Charlie Hebdo lance l’alerte contre le délit de blasphème avec un numéro spécial mercredi 6 septembre. Le gouvernement danois a en effet présenté au Parlement, vendredi 1er septembre, un projet de loi pour interdire la dégradation publique d’objets religieux.
L’hebdomadaire satirique cherche à « alerter les citoyens attachés aux valeurs démocratiques », aux côtés de huit médias scandinaves. Sept journaux ou sites en ligne norvégiens ainsi qu’un hebdomadaire danois critiquent la position du Danemark, apprend Le Monde.

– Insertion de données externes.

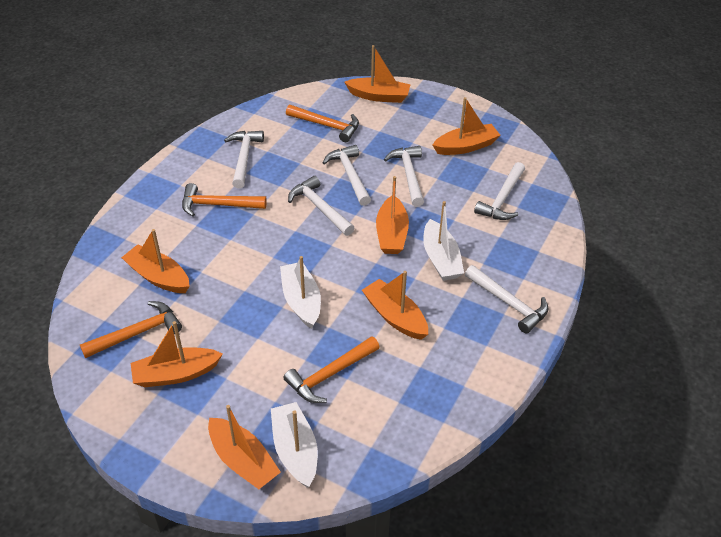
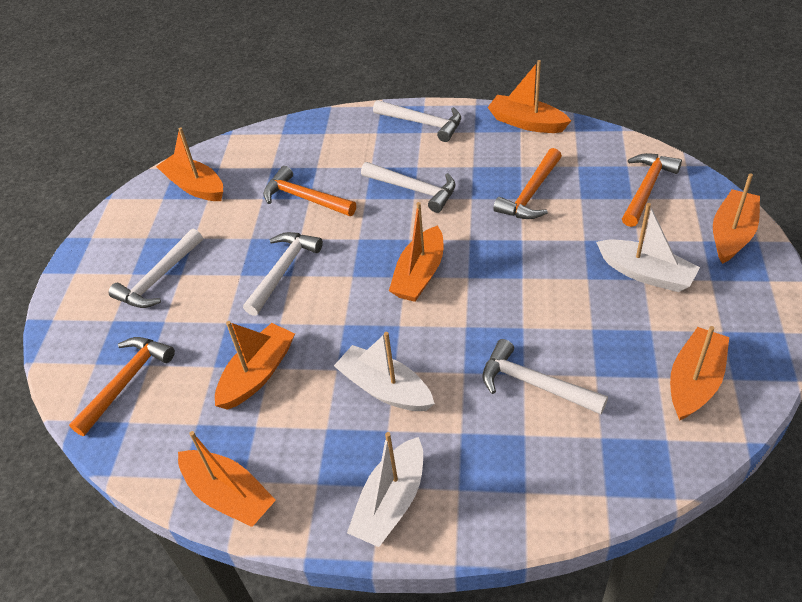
white hammer: 6 -> 5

Des autodafés embarrassants pour les gouvernements
En Europe septentrionale, de nombreuses polémiques ont éclaté depuis que des gouvernements prennent leur précaution avec les symboles religieux. En Suède, des scènes de violence se sont produites après l’autodafé d’un exemplaire du Coran, dimanche 3 septembre. Le réfugié irakien Salwan Momika avait organisé un rassemblement pour brûler un Coran, sur une place où vit une importante population immigrée. L’homme d’origine chrétienne disait alors vouloir dénoncer la violence du Coran et « préserver la liberté d’expression ».
Embarrassé, le Premier ministre suédois a montré publiquement sa réprobation à l’égard de ces autodafés. En janvier 2023, une manifestation avait déjà donné lieu à un autodafé, et le chef du gouvernement avait dénoncé un « acte profondément irrespectueux », rapporte 20minutes. « La liberté d’expression est une part fondamentale de la démocratie. Mais ce qui est légal n’est pas nécessairement approprié », avait également déclaré le dirigeant conservateur Ulf Kristersson sur Twitter.

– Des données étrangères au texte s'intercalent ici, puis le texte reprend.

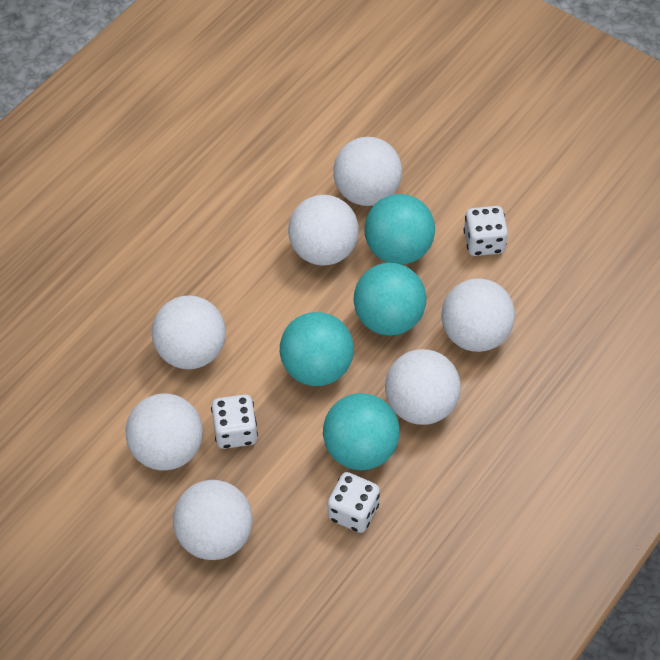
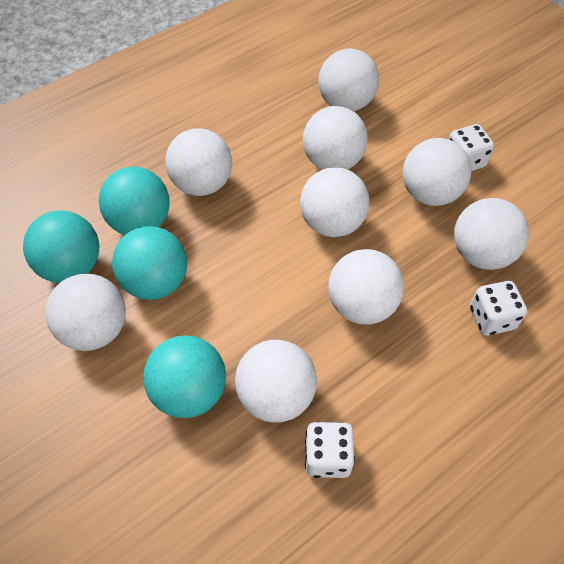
white ball: 7 -> 9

Ces rassemblements subversifs ont gagné le Danemark, où deux autodafés du Coran ont eu lieu devant l’ambassade d’Irak, les 21 et 24 juillet. Le ministère des Affaires étrangères danois a dénoncé un « acte honteux » et « provocateur, qui blesse de nombreuses personnes ». Mais cette réaction n’a pas empêché le gouvernement irakien de condamner « fermement » les autodafés. Un millier d’Irakiens ont alors tenté de marcher sur l’ambassade danoise, avant d’être dispersés par la police.
Une loi inquiétante ?
Après avoir aboli le délit de blasphème il y a six ans, le Danemark pourrait aujourd’hui revenir sur sa décision pour apaiser la crise. Vendredi 25 août, le gouvernement a présenté à la presse un projet de loi visant à « interdire le traitement inapproprié d’objets ayant une signification religieuse importante pour une communauté religieuse ».
Le texte vise le fait de brûler ou piétiner le Coran dans un lieu public, mais aussi dans un lieu privé si l’action est diffusée sur les réseaux sociaux. La disposition s’appliquera donc aux profanations de la Bible, de la Torah ou encore des crucifix. Mais le projet de loi ne couvre pas « l’expression verbale ou écrite » de ces gestes, comme les caricatures.
Pour la rédaction de Charlie Hebdo, journal laïc dont une partie de l’équipe a été assassinée dans un attentat islamiste, cette loi est inquiétante. « C’est grave qu’un pays européen décide de rétablir ce délit moyenâgeux », prévient le directeur de la publication, Riss, cité par Le Monde. La rédaction estime ainsi que le gouvernement danois plie sous la pression des pays musulmans au régime dictatorial, comme l’Iran ou l’Arabie saoudite.